<<<<

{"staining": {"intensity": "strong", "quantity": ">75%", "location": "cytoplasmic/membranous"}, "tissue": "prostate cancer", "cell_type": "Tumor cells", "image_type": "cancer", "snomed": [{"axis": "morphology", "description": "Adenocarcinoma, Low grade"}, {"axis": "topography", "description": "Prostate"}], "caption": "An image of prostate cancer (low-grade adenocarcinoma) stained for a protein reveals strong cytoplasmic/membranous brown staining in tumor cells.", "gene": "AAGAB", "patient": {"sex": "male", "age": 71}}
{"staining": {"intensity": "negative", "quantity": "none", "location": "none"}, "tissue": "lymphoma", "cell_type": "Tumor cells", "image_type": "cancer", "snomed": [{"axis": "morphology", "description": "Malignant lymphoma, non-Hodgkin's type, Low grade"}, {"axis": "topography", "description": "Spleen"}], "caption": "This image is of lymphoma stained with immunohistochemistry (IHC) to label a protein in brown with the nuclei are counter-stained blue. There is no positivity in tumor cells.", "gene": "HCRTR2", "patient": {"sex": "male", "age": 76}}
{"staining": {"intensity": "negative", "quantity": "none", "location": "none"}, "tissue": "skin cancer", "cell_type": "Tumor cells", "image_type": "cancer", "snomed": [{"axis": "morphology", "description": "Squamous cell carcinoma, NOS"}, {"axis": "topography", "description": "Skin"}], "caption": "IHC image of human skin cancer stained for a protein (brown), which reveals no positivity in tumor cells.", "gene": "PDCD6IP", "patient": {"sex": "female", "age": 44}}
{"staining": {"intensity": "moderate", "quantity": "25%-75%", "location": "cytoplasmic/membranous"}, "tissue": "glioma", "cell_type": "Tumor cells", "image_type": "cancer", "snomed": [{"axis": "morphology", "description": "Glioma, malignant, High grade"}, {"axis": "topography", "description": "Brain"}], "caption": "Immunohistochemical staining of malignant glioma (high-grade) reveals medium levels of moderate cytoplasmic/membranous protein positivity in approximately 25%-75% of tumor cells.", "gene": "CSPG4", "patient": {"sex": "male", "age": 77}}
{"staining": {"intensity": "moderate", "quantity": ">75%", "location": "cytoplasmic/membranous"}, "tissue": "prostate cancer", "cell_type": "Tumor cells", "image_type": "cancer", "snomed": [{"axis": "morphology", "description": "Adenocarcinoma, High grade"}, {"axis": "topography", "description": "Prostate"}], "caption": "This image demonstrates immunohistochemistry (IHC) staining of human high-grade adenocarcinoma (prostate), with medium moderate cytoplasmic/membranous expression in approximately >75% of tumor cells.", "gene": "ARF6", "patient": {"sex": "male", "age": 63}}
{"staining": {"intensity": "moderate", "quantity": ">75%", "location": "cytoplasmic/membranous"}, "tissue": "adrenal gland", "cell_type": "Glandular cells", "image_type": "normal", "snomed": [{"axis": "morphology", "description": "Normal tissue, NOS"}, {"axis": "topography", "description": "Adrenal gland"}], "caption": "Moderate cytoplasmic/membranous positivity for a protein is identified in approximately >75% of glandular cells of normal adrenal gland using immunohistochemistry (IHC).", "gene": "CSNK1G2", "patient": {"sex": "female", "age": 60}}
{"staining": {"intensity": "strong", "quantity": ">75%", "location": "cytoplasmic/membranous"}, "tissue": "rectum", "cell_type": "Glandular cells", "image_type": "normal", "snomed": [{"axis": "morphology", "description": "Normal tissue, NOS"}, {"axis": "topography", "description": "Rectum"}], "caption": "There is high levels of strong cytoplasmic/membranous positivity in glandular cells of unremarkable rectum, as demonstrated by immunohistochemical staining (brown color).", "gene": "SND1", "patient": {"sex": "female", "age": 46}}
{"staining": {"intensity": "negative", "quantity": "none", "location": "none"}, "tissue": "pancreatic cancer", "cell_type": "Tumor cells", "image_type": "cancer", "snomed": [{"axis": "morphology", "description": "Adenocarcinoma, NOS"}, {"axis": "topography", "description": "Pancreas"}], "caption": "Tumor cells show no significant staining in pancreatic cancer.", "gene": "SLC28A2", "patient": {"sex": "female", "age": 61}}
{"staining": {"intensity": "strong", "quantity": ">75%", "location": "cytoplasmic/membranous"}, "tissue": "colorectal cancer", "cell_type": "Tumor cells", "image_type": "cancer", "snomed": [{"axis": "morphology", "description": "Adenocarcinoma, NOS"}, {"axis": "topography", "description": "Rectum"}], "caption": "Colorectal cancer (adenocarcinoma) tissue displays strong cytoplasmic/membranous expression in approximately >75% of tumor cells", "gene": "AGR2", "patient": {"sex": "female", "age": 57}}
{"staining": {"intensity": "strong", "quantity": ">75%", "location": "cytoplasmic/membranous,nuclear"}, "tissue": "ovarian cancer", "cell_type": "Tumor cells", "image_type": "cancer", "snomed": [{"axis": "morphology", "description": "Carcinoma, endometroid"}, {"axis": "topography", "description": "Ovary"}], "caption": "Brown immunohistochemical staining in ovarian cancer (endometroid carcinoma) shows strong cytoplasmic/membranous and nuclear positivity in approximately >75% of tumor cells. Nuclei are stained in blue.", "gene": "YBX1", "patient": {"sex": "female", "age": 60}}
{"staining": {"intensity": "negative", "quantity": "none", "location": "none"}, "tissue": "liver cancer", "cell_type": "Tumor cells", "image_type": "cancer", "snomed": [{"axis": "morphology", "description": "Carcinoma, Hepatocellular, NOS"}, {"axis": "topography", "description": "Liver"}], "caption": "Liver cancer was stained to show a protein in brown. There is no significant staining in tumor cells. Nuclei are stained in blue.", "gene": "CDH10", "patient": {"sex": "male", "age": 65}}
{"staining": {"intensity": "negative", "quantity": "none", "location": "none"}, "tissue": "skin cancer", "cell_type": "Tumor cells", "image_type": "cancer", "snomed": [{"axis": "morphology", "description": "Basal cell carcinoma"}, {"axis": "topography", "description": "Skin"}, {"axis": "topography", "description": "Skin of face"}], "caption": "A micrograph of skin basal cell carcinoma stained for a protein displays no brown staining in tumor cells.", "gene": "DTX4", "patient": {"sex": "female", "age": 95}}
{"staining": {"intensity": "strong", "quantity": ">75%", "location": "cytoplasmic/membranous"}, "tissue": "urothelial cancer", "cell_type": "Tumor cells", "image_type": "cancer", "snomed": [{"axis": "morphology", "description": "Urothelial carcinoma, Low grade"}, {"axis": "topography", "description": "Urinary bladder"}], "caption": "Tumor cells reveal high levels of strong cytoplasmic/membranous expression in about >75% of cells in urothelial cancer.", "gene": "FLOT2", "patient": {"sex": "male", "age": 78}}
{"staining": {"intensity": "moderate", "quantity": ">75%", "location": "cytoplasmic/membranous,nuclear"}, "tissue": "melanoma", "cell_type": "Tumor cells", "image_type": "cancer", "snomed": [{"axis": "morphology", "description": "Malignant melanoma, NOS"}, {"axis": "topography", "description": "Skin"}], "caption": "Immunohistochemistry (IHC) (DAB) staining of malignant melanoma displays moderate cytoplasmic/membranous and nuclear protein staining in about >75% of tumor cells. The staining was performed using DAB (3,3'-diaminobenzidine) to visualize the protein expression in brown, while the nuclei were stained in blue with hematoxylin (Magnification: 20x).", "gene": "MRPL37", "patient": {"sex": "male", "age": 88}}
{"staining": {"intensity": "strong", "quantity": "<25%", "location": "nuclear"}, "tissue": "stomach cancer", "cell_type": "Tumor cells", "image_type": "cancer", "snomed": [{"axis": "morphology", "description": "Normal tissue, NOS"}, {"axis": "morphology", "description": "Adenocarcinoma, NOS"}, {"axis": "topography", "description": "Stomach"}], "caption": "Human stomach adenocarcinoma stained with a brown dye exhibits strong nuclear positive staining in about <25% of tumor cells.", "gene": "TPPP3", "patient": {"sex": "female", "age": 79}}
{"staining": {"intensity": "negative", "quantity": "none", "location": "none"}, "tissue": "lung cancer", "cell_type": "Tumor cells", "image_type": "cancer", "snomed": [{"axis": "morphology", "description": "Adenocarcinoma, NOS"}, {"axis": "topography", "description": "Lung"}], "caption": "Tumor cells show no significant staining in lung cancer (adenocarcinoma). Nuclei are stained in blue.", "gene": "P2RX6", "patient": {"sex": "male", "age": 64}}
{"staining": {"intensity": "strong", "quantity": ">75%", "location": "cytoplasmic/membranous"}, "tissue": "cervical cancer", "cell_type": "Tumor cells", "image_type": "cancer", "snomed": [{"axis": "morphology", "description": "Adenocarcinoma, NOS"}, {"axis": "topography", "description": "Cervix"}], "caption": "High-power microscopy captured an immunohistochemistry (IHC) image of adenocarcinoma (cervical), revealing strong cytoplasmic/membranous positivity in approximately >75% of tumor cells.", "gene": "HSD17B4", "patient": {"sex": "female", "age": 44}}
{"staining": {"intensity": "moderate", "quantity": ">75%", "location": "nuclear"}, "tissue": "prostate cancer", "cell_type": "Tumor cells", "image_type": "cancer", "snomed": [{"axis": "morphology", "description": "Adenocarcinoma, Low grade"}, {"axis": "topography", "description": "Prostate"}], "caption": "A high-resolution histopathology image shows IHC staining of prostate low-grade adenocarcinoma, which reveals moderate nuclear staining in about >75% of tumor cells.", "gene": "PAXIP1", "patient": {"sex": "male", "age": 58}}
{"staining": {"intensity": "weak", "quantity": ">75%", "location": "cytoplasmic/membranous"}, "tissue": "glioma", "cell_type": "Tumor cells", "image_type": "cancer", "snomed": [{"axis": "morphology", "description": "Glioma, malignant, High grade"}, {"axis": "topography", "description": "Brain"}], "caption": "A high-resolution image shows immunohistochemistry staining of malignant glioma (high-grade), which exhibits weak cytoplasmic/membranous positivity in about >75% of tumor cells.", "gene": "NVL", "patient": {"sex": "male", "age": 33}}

>>>>

Work instructions:
The reply should hold only the lines of the listing above starting at the line containing "staining in pancreatic" and ending at the line containing "immunohistochemical staining in", exactly as written.

Solution for this task:
{"staining": {"intensity": "negative", "quantity": "none", "location": "none"}, "tissue": "pancreatic cancer", "cell_type": "Tumor cells", "image_type": "cancer", "snomed": [{"axis": "morphology", "description": "Adenocarcinoma, NOS"}, {"axis": "topography", "description": "Pancreas"}], "caption": "Tumor cells show no significant staining in pancreatic cancer.", "gene": "SLC28A2", "patient": {"sex": "female", "age": 61}}
{"staining": {"intensity": "strong", "quantity": ">75%", "location": "cytoplasmic/membranous"}, "tissue": "colorectal cancer", "cell_type": "Tumor cells", "image_type": "cancer", "snomed": [{"axis": "morphology", "description": "Adenocarcinoma, NOS"}, {"axis": "topography", "description": "Rectum"}], "caption": "Colorectal cancer (adenocarcinoma) tissue displays strong cytoplasmic/membranous expression in approximately >75% of tumor cells", "gene": "AGR2", "patient": {"sex": "female", "age": 57}}
{"staining": {"intensity": "strong", "quantity": ">75%", "location": "cytoplasmic/membranous,nuclear"}, "tissue": "ovarian cancer", "cell_type": "Tumor cells", "image_type": "cancer", "snomed": [{"axis": "morphology", "description": "Carcinoma, endometroid"}, {"axis": "topography", "description": "Ovary"}], "caption": "Brown immunohistochemical staining in ovarian cancer (endometroid carcinoma) shows strong cytoplasmic/membranous and nuclear positivity in approximately >75% of tumor cells. Nuclei are stained in blue.", "gene": "YBX1", "patient": {"sex": "female", "age": 60}}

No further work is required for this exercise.